For The Love Of Lapis
Rock&Gem Magazine|March 2020
The saga of Afghan lapis lazuli
Steve Voynick

In July 2019, military forces of the Taliban (Islamic Emirate of Afghanistan) wrested control of Badakhshãn Province from the western-backed central government of Afghanistan. A rugged mountain province in northeast Afghanistan, sparsely populated Badakhshãn has relatively little economic significance—except for the remote upper Kokcha Valley, where Sar-e-Sang (or Sar-i-Sang) is the world’s premier source of lapis lazuli.

Just a few years earlier, the Afghan government had launched a program to develop the Sar-e-Sang lapis lazuli resource in a manner that would benefit the nation. But that hope is gone, at least for now, and the fall of Badakhshãn is having many ramifications: The Afghan government has lost a potential source of income; all newly mined lapis lazuli is being smuggled into Pakistan, and the Taliban is reaping millions of dollars per year in profit.

LONG AND INVOLVED HISTORY

Afghanistan has long been synonymous with lapis lazuli. This central-Asian nation has produced roughly 95 percent of all the lapis ever mined throughout history. The only other commercially significant supplies come from Russia, Chile, and the United States, but lapis from these sources does not match the Afghan material in color intensity, pyrite glitter, and overall visual appeal.

The saga of Afghan lapis reads like an epic of historical fiction that James Michener might have written. It was the first gemstone ever to be systematically mined and one of the most prized commodities carried by the ancient Silk Road caravans that once culturally and economically linked Asia, Africa, and Europe. As a gemstone, pigment, and inlay material, Afghan lapis has played major roles in Egyptian, Islamic, and European art.

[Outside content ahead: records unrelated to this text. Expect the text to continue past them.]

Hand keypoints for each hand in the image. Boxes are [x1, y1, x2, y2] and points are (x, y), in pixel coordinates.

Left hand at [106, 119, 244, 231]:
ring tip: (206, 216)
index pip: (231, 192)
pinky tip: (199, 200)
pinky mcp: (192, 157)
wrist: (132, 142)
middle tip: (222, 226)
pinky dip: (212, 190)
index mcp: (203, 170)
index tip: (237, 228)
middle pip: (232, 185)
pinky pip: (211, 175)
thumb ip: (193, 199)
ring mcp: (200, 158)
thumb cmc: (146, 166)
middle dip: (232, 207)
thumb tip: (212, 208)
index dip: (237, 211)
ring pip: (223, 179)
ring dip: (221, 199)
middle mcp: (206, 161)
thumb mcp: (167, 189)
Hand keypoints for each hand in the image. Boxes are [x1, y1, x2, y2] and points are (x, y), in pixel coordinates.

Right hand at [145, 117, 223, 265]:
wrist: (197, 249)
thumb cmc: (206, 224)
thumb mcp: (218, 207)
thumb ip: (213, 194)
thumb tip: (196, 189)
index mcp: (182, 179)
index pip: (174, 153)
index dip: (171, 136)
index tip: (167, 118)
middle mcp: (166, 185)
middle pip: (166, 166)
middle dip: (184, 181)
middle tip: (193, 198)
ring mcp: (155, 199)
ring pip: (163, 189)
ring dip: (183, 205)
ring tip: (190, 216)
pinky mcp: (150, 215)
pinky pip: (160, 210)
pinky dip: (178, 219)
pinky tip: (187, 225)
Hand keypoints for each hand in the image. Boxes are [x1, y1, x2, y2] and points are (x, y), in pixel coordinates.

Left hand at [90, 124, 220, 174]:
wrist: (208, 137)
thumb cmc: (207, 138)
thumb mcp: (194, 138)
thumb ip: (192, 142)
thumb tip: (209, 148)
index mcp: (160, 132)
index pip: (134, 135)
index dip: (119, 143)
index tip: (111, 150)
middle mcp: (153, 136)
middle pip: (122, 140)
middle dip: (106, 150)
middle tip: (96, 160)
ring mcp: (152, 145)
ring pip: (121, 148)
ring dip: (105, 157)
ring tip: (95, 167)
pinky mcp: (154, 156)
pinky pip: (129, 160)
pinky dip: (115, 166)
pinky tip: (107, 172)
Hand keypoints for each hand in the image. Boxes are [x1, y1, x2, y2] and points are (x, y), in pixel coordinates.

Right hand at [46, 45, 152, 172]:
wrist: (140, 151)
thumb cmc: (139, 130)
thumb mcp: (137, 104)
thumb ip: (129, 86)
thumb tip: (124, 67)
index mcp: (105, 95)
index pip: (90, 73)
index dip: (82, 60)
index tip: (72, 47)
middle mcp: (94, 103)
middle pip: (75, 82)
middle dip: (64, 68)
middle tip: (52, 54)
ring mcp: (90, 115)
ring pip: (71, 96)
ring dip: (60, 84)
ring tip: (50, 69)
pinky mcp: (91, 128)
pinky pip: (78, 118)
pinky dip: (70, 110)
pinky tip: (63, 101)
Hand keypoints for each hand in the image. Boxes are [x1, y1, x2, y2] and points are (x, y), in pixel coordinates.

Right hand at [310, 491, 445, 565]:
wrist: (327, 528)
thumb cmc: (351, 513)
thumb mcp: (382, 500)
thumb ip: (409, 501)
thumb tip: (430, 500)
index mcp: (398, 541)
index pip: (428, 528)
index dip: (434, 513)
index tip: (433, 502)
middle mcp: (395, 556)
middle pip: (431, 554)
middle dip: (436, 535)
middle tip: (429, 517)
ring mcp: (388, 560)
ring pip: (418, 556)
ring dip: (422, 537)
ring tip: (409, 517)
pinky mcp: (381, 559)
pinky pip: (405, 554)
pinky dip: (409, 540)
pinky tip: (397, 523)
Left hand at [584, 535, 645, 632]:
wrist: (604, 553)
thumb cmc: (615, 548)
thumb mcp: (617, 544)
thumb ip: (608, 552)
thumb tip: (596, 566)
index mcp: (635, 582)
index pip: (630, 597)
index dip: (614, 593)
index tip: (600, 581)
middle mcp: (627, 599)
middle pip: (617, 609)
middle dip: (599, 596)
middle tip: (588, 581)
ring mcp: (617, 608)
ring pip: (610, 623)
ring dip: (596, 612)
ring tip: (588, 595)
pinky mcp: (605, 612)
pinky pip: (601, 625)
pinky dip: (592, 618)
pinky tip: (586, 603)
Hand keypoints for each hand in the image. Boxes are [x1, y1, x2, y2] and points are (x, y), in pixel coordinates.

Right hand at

For the last 40 years, the tale of Afghan lapis has been a particularly volatile mix of warlords, military intervention, government corruption, international politics, and rampant smuggling. This complex drama is being played out beneath the snowy peaks of the Hindu Kush range at what may be the most remote and forbidding gemstone locality on Earth.

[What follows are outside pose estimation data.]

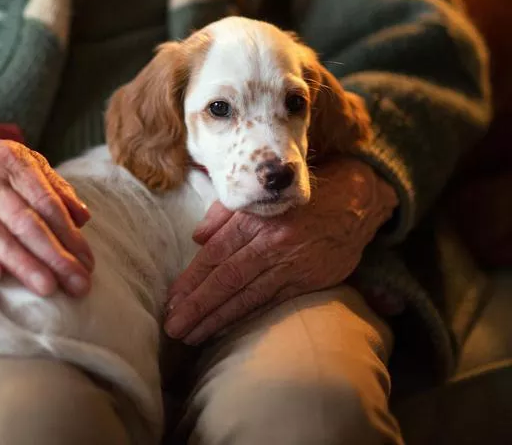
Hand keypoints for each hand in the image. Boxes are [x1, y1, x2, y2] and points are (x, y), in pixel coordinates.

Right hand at [0, 123, 93, 296]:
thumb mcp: (19, 163)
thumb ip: (53, 188)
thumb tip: (83, 217)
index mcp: (13, 161)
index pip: (46, 202)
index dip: (69, 234)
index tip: (88, 262)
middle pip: (25, 221)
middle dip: (54, 255)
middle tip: (77, 283)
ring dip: (22, 263)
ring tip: (47, 288)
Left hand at [164, 158, 397, 344]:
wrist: (355, 200)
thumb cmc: (298, 194)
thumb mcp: (259, 193)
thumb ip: (224, 214)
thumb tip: (196, 238)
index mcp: (255, 219)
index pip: (215, 254)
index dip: (191, 279)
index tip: (172, 299)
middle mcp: (272, 243)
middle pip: (227, 279)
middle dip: (198, 306)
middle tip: (174, 327)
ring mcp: (292, 265)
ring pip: (248, 296)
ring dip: (217, 319)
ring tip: (192, 335)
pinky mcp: (309, 281)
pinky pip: (272, 302)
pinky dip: (248, 317)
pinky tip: (227, 329)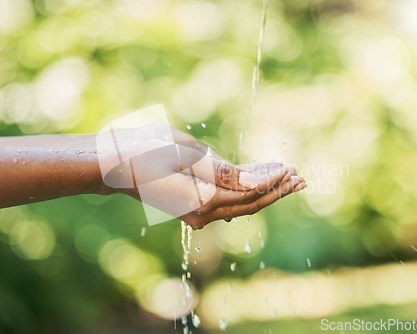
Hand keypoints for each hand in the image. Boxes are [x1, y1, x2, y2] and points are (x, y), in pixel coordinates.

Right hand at [97, 125, 305, 228]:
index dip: (274, 180)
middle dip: (277, 191)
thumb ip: (224, 171)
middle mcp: (203, 212)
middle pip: (250, 203)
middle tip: (302, 179)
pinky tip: (257, 186)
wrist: (114, 164)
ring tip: (286, 178)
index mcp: (204, 198)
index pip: (251, 190)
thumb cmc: (146, 150)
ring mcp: (196, 213)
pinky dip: (245, 193)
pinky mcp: (192, 208)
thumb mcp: (186, 153)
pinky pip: (226, 204)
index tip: (293, 169)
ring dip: (264, 192)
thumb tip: (258, 181)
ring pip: (240, 205)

Lapis lazuli is a metamorphic rock of widely variable composition that consists mainly of lazurite (basic sodium calcium aluminum sulfate chlorosilicate). Its other mineral components include calcite (calcium carbonate), pyrite (iron disulfide), sodalite (sodium aluminum chlorosilicate), augite (calcium iron magnesium silicate), and nosean (hydrous sodium sulfate aluminosilicate).

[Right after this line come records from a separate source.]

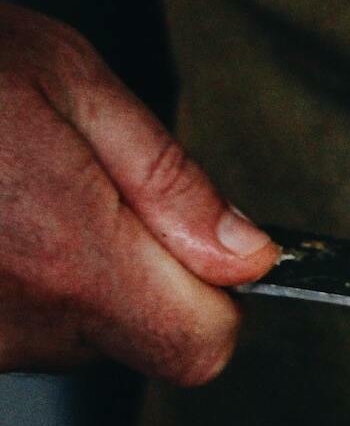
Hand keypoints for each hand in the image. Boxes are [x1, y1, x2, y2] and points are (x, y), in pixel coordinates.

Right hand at [0, 4, 276, 384]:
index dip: (216, 296)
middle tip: (75, 183)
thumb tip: (249, 253)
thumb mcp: (65, 78)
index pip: (201, 346)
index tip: (196, 243)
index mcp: (69, 260)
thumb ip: (169, 179)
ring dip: (60, 273)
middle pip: (133, 340)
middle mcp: (15, 323)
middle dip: (134, 273)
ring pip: (64, 336)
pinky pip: (3, 328)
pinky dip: (2, 279)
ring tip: (4, 186)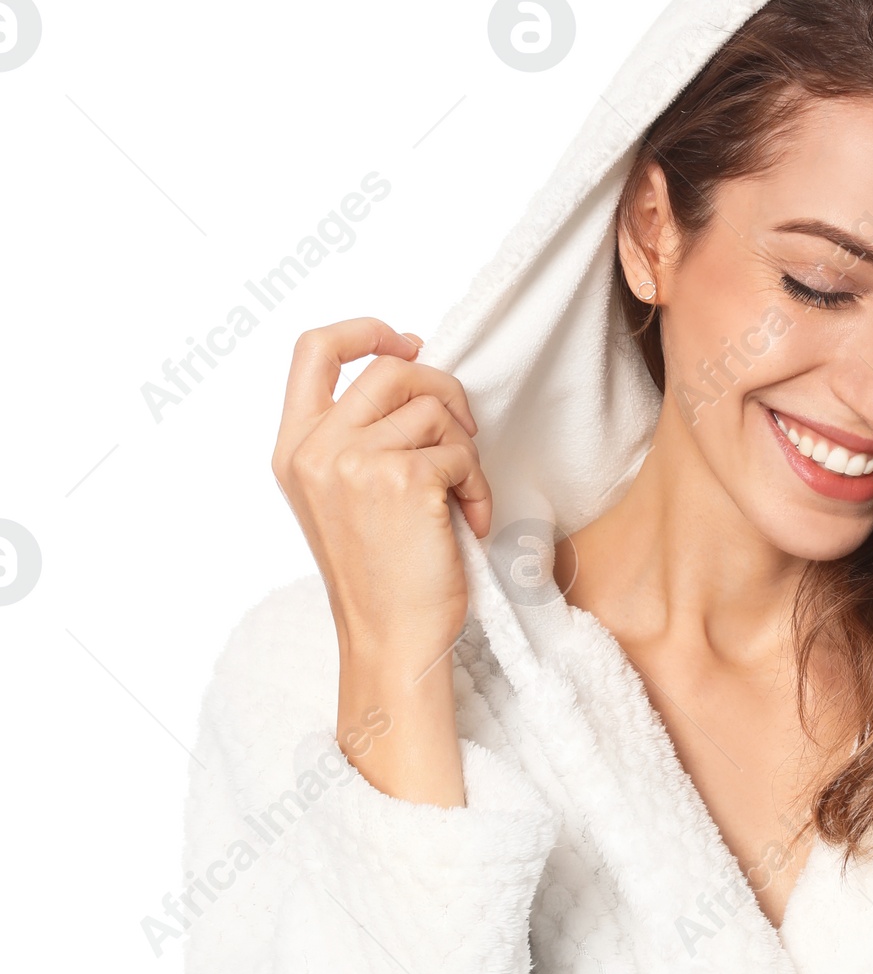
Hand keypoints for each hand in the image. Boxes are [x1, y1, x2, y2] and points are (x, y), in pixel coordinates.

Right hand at [271, 319, 490, 806]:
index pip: (312, 350)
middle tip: (463, 432)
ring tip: (462, 498)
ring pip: (433, 409)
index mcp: (292, 449)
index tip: (408, 343)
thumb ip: (355, 438)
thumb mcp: (342, 500)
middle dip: (442, 392)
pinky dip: (478, 485)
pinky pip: (460, 451)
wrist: (391, 642)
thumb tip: (411, 372)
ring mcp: (354, 460)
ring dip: (464, 451)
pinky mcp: (402, 479)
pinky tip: (471, 523)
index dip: (365, 330)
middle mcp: (315, 449)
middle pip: (391, 369)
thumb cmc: (381, 580)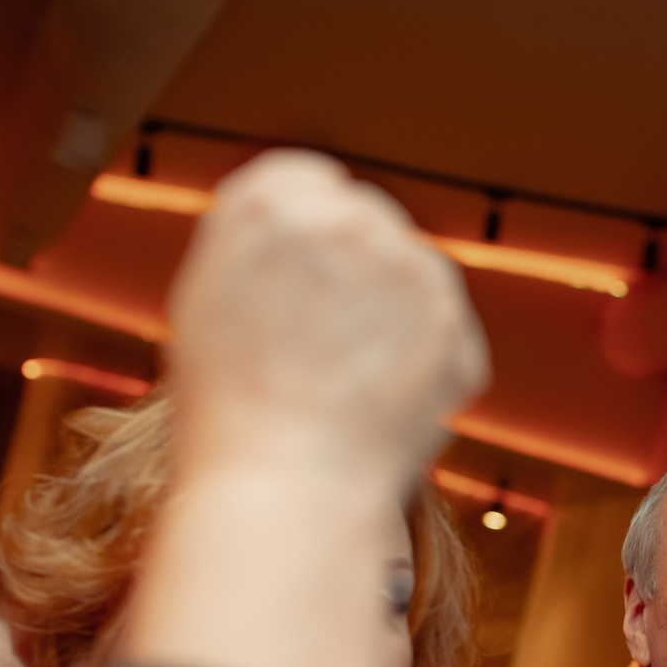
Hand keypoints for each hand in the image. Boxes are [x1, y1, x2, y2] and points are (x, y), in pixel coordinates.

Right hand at [166, 150, 486, 486]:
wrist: (285, 487)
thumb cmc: (228, 407)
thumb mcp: (211, 295)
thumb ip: (264, 242)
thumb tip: (313, 223)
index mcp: (271, 200)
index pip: (307, 178)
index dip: (303, 231)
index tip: (298, 275)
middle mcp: (348, 219)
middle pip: (365, 219)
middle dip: (352, 268)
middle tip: (323, 339)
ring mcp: (411, 271)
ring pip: (410, 270)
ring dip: (390, 310)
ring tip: (347, 380)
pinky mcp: (455, 324)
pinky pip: (442, 327)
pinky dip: (422, 360)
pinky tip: (380, 401)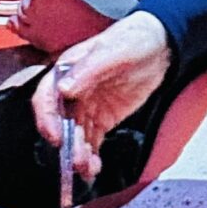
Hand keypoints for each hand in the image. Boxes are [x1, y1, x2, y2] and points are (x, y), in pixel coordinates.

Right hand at [30, 11, 170, 176]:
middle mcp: (72, 91)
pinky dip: (91, 155)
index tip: (54, 136)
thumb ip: (88, 70)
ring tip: (87, 168)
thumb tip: (65, 88)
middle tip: (76, 160)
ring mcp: (87, 106)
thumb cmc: (133, 39)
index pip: (46, 97)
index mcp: (67, 70)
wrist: (160, 45)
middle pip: (60, 122)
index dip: (46, 118)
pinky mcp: (102, 118)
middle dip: (66, 143)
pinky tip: (94, 166)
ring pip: (75, 135)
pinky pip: (92, 140)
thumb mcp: (113, 50)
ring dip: (78, 153)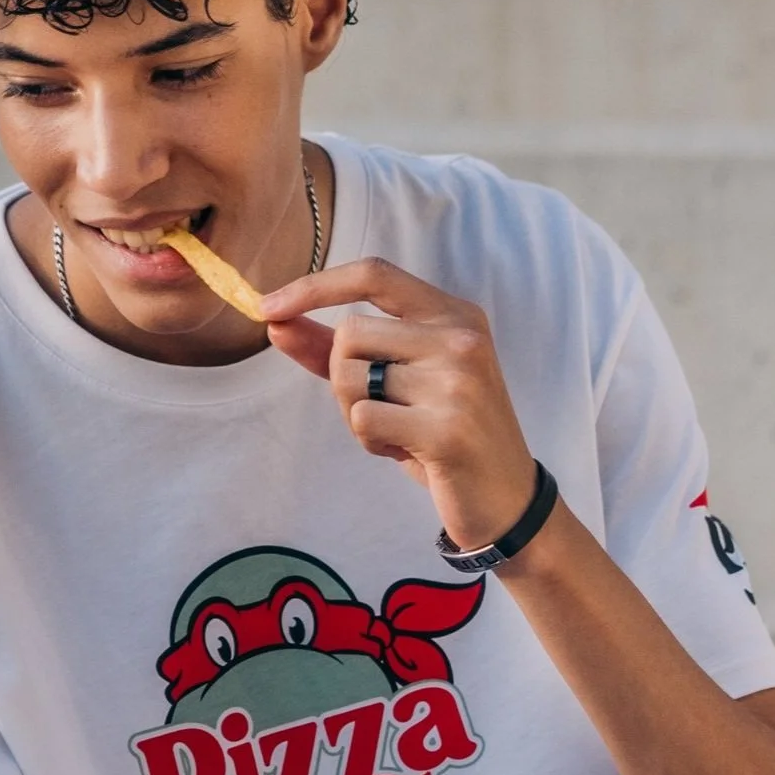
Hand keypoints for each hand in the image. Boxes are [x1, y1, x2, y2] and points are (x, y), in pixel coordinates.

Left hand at [260, 257, 544, 555]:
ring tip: (399, 431)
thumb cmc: (446, 435)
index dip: (315, 285)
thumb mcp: (400, 381)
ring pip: (350, 377)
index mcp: (455, 314)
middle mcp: (462, 338)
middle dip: (341, 377)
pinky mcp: (446, 428)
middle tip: (379, 409)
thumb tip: (275, 321)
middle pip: (351, 333)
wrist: (506, 500)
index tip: (268, 307)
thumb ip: (339, 348)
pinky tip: (406, 451)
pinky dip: (369, 440)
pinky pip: (362, 419)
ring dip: (355, 412)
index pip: (374, 274)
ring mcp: (458, 382)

Lazurite, which imparts lapis lazuli’s striking deep-blue color, makes up 20 to 40 percent of lapis, with the higher percentages creating the most intensely colored and valuable stones. Lazurite crystallizes in the isometric system, but usually occurs in granular, massive, or compact forms, and only rarely as crystals. Brittle and showing an uneven fracture, a low specific gravity of 2.42.5, and a Mohs hardness of 5.0-5.5, lazurite is opaque with an azure-blue color and a dull-to-greasy luster.

Lazurite forms through contact metamorphism of silica-poor, marine limestone that contains sulfur and chlorine. The original basement rock at Sar-e-Sang was marine limestone, a sedimentary rock that consists primarily of calcite. The uplifting of the Hindu Kush massif some 30 million years ago provided the heat and pressure necessary for intense contact metamorphism to recrystallize parts of this limestone into marble.

Within a 1,200-foot-thick, mica-rich stratum of white marble, varying concentrations of lazurite occur in lens-shaped, horizontally oriented bodies 3 to 6 feet thick, 60 feet wide, and several hundred feet long. Along with calcite and lazurite, these lenses also contain the silicate minerals forsterite, enstatite, phlogopite, and diopside, and the aluminosilicate minerals augite and muscovite. Also present are sodalite, haüyne, nosean, and afghanite, all aluminosilicates with complex chlorine sulfur chemistries similar to that of lazurite. Varying grades of lapis lazuli, along with occasional lazurite crystals, are concentrated near the core of the lenses.

Despite its inaccessibility, Sar-e-Sang had a significant historical and geographical advantage—its relative proximity to a major Silk Road caravan route that linked the region to both China and the Middle East. Along with gold, spices, and silk, lapis lazuli from Sar-e-Sang was among the most valuable of all Silk Road trade commodities.

AFGAN LAPIS CAPTURES ATTENTION IN ANCIENT TIMES

Sporadic mining at Sar-e-Sang began in prehistory, and continuous, systematic mining was underway by 4000 B.C. Afghan lapis was widely traded, first to the Middle East and Egypt, and later to China and Europe where it was fashioned into jewelry and decorative items, and ground into pigments. The Egyptians were especially enamored of Afghan lapis, grinding it into eye-shadow powder and cutting it into inlay-mosaic pieces for ceremonial uses, most notably the prominent, royal-blue striping in the 3,300-year-old funeral mask of the ruler Tutankhamen (or Tutankhamum).